Items from a data source:
—————

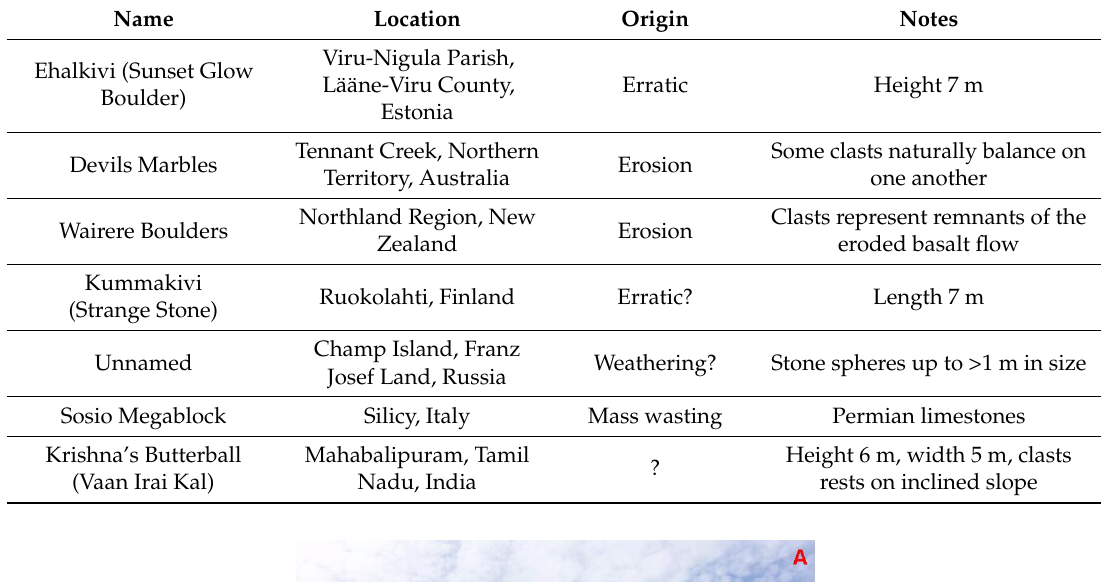
Table 3. Selected megaclasts used as tourist attractions.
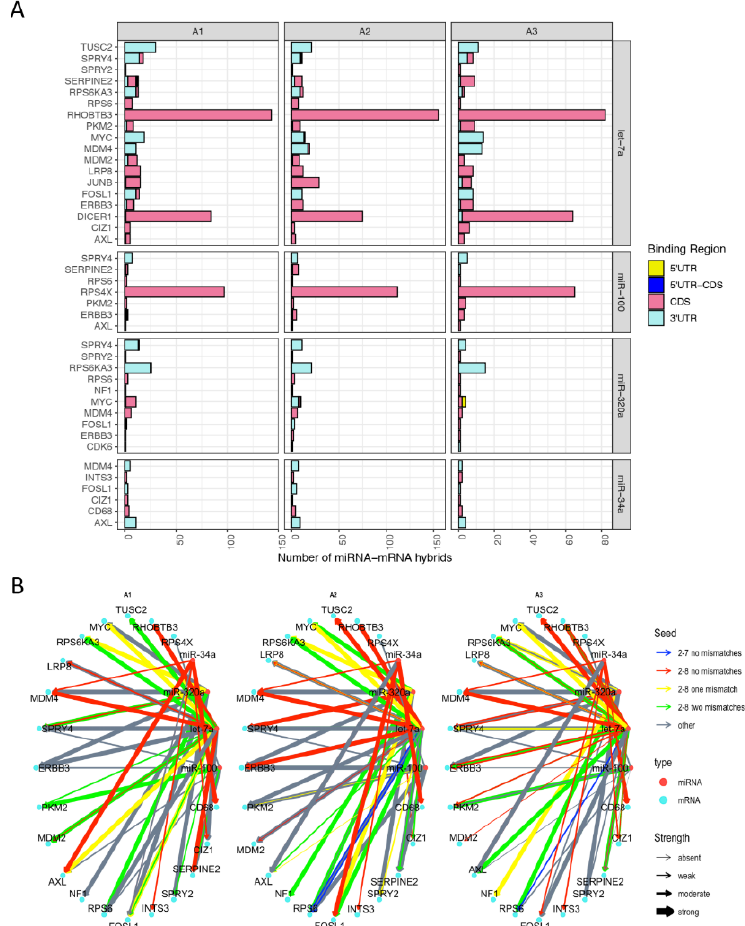
Figure 6. Selected miRNA-mRNA hybrids. ( A ) Selected mRNA targets (left y -axis) of let-7a, miR- 34a, miR-100, and miR-320a (right y -axis) with number of occurrences ( x -axis) and the binding region across three biological replicates. ( B ) Networks of miRNA (red dots) and mRNA (blue dots) interactions found in hybrids of A1, A2, and A3 using tidygraph. Arrow color represents the miRNA 5 ′ seed match and arrow thickness corresponds to the strength at the 3 ′ end of the miRNA.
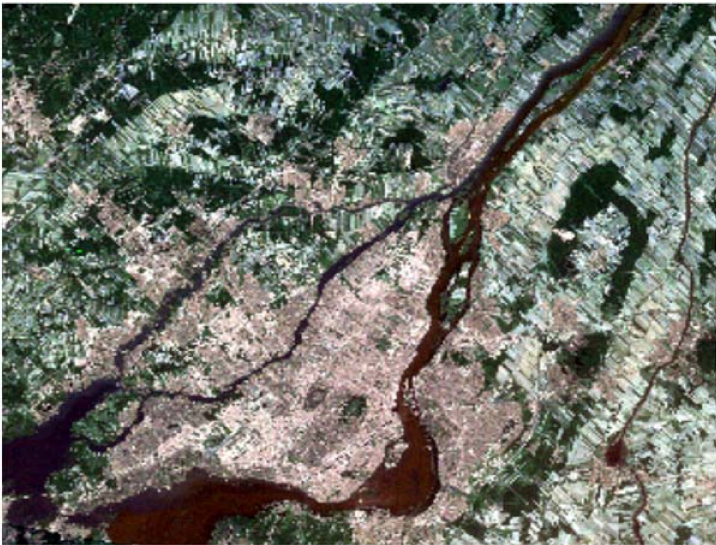
Figure 12. Scene used to compare DNs and ground-based reflectances for five Landsat-5 TM images, two Landsat-7 ETM + images, 1 HRV SPOT image and 1 SPOT 5 HRG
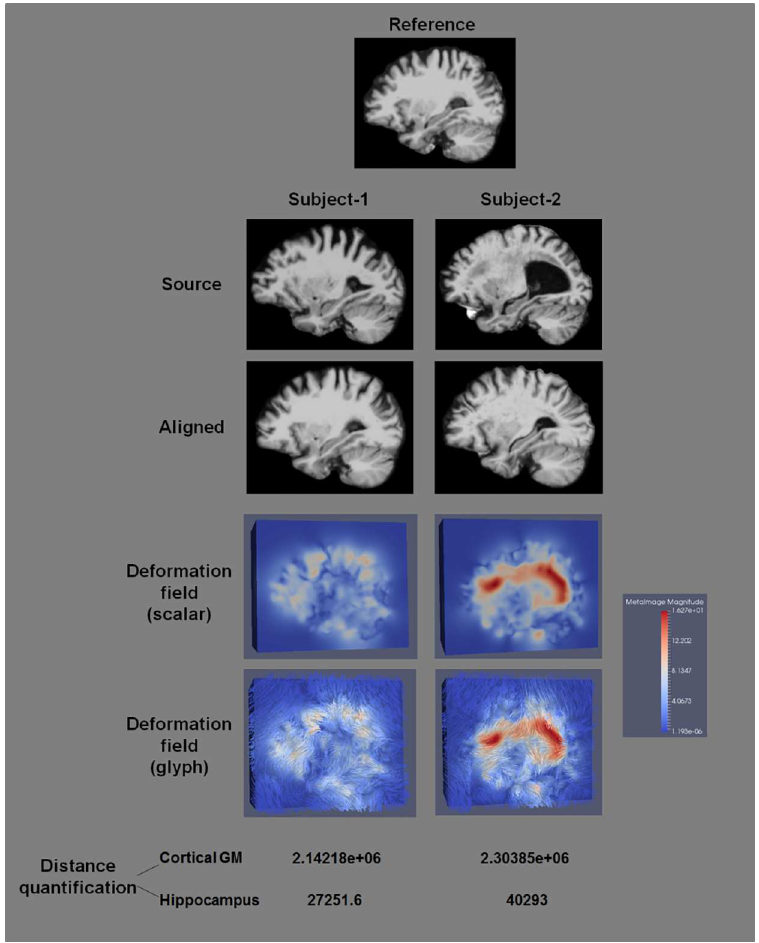
Fig 2. Comparison between different subjects in their deformable registration, deformation fields, and quantified distances. The symmetric log-domaindiffeomorphic demons registration well alignedthe reference and source images, providing informativedeformationfields that accuratelyreflect morphological difference betweensubjects.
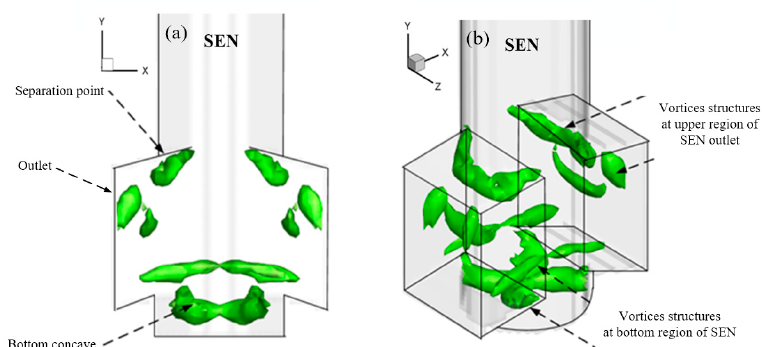
Figure 3. Distribution of the coherent structures inside the SEN from different views: ( a ) at the middle and ( b ) 3D perspective.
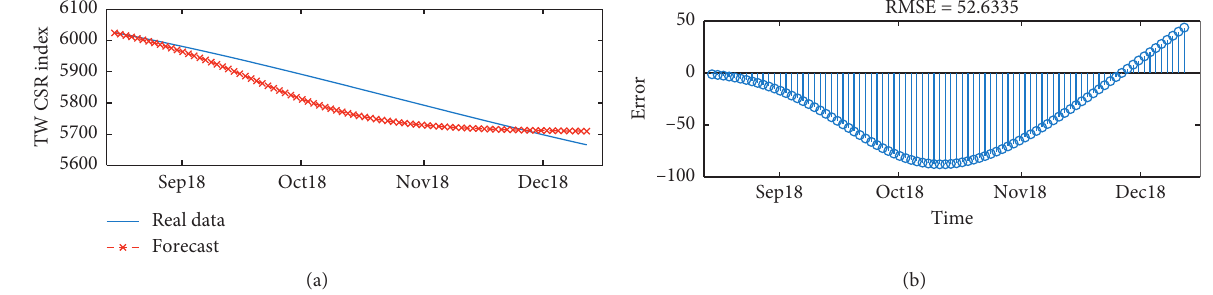
Figure 22: LSTM prediction and actual verification results for IMF6 with RMSE of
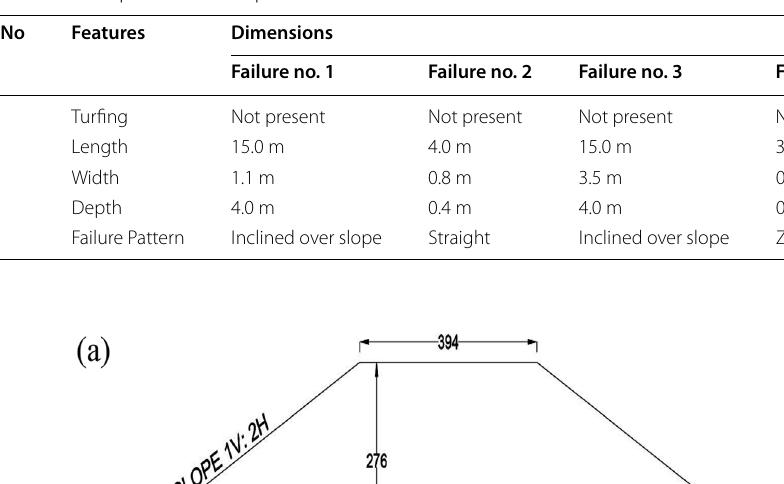
Table 3 Description of failure patterns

—————

WHAT IS NEEDED
Starting at the line that contains "Fig 2. Comparison", write out every line through the end of the entries, both ends included, without any pictures.

TASK ANSWER
Fig 2. Comparison between different subjects in their deformable registration, deformation fields, and quantified distances. The symmetric log-domaindiffeomorphic demons registration well alignedthe reference and source images, providing informativedeformationfields that accuratelyreflect morphological difference betweensubjects.
Figure 3. Distribution of the coherent structures inside the SEN from different views: ( a ) at the middle and ( b ) 3D perspective.
Figure 22: LSTM prediction and actual verification results for IMF6 with RMSE of
Table 3 Description of failure patterns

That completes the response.